Assignment
Line count for the string "down": give the number of lines in the data below that contain it, and nothing more.

Top of Given entries

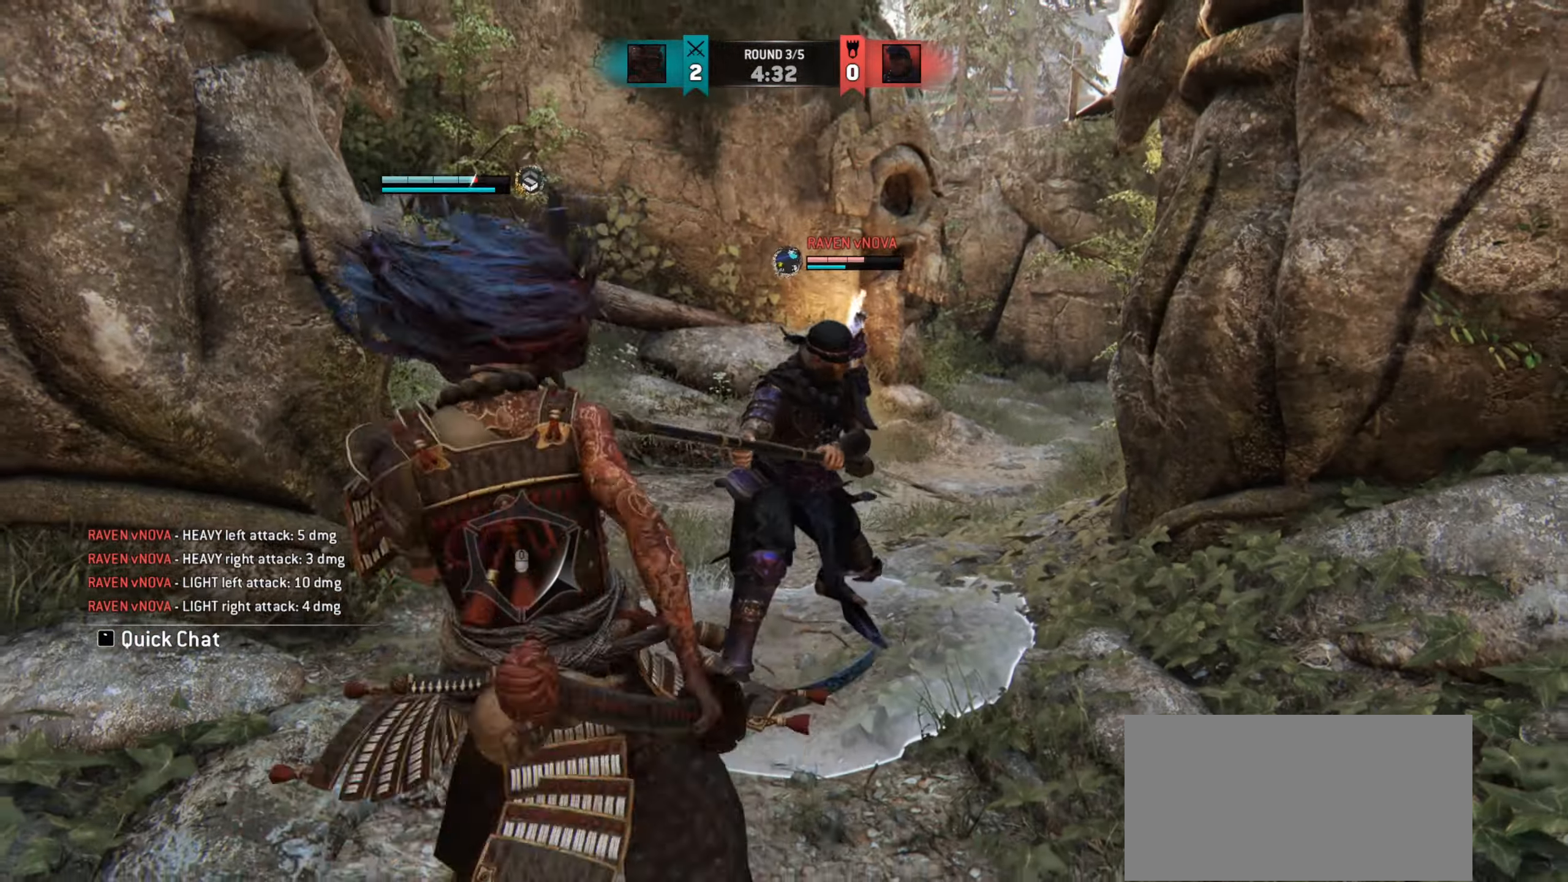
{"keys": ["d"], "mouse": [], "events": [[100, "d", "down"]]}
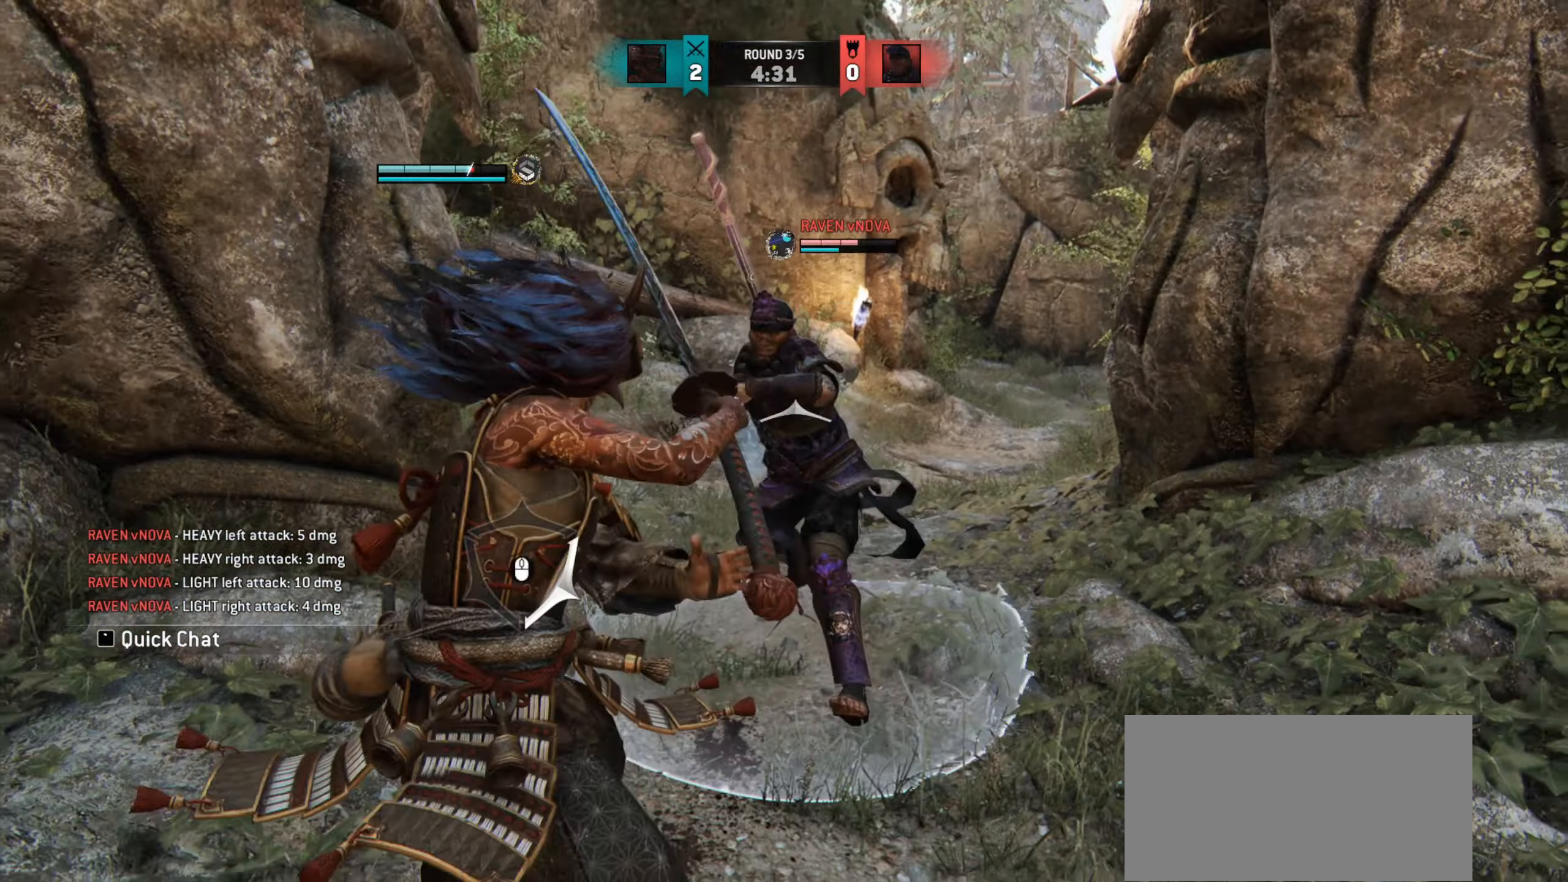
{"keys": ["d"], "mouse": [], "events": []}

Bottom of Given entries
Top of Given entries

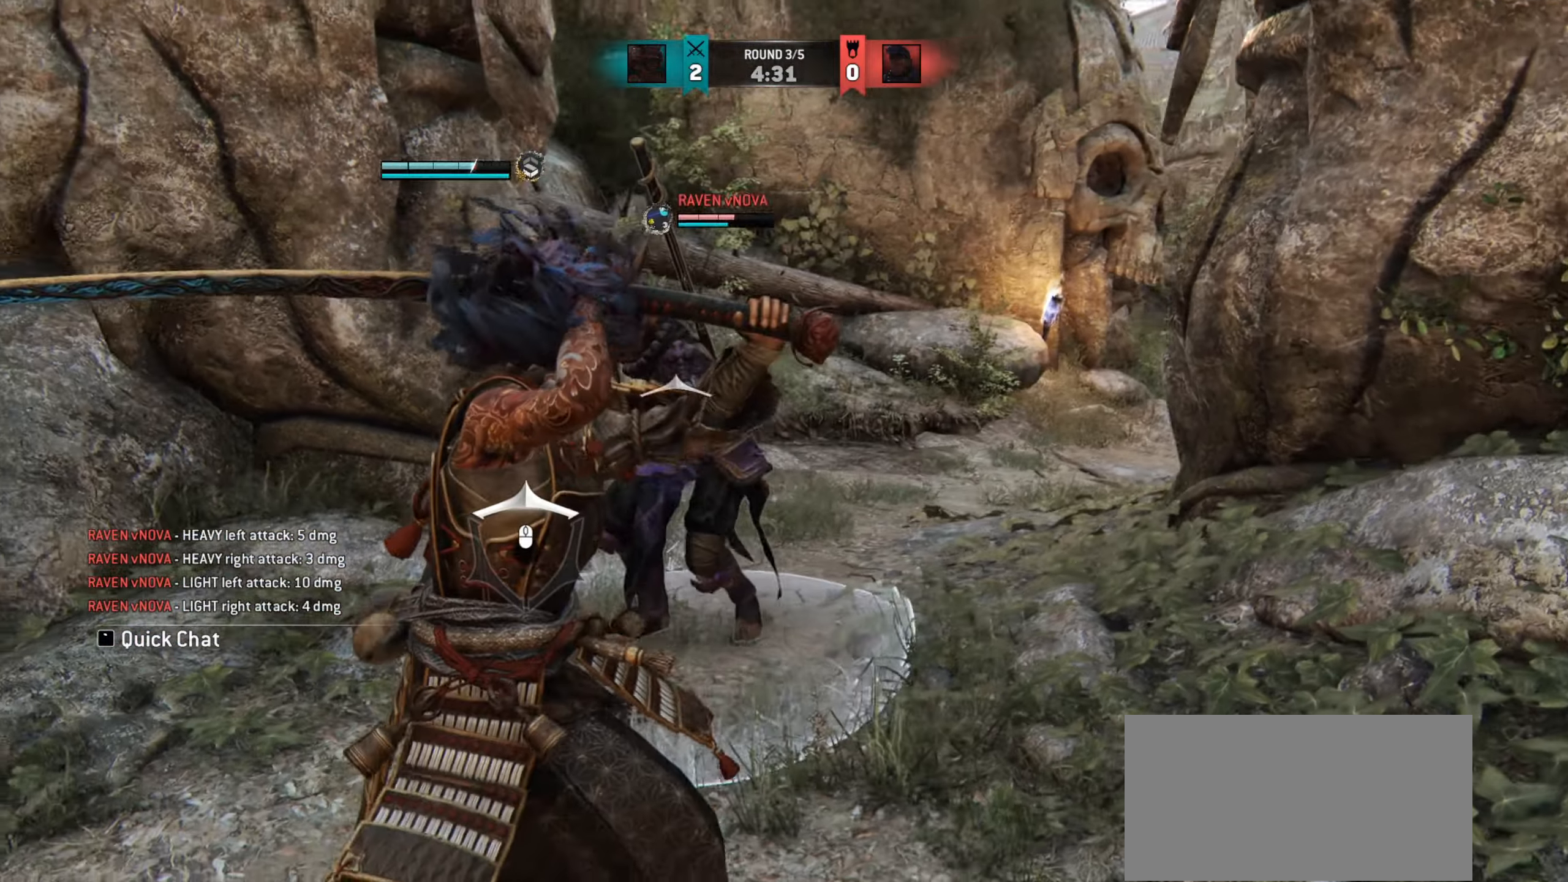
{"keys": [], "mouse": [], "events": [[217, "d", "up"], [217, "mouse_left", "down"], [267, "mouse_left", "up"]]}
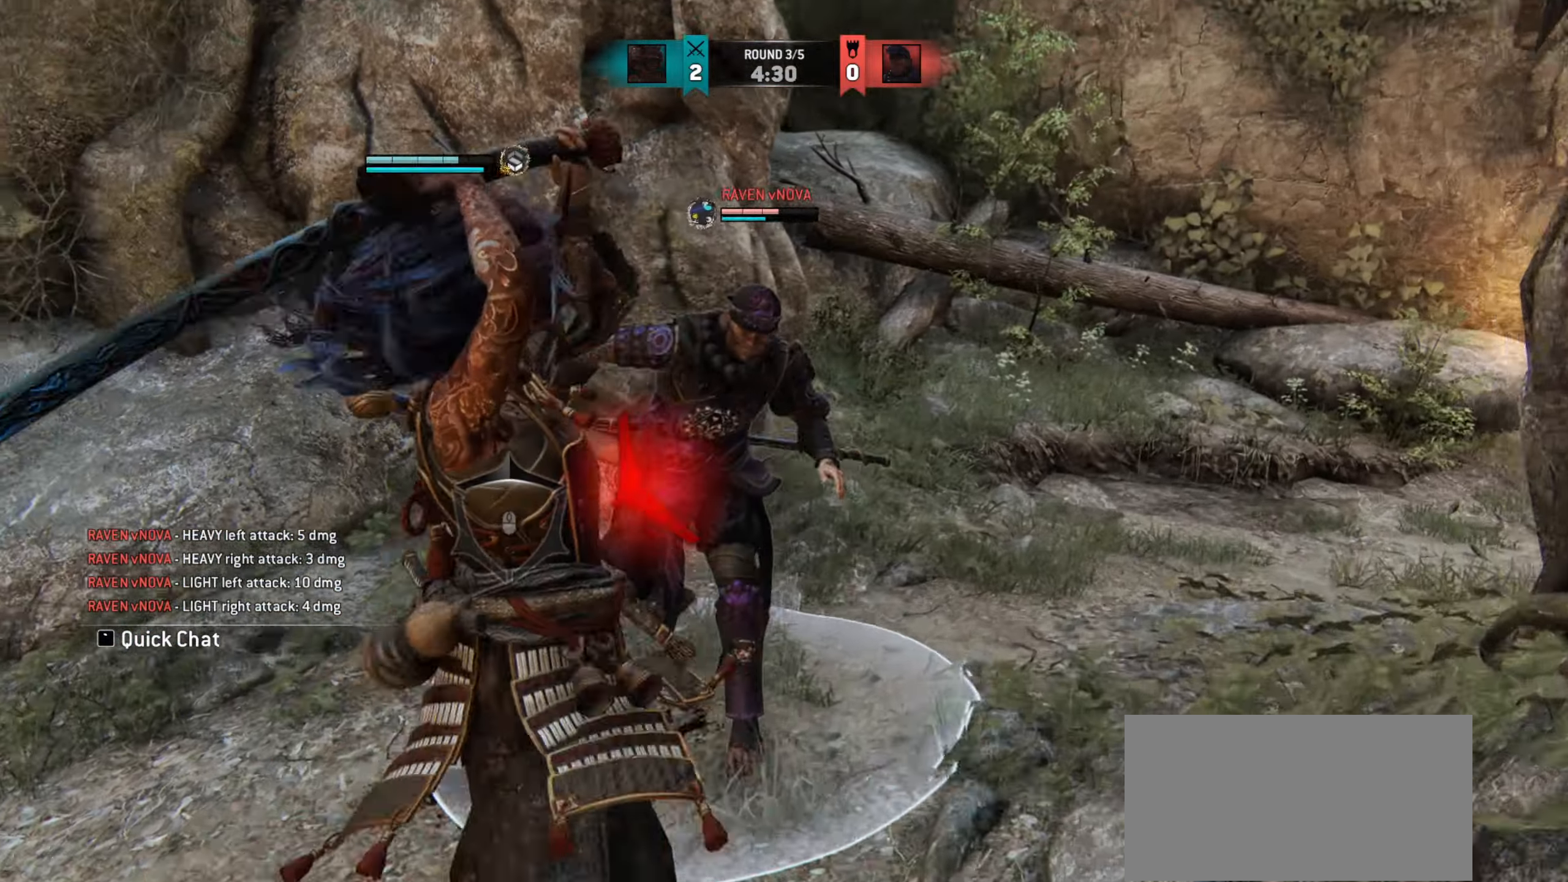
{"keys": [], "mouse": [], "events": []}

Bottom of Given entries

Exercise solution
2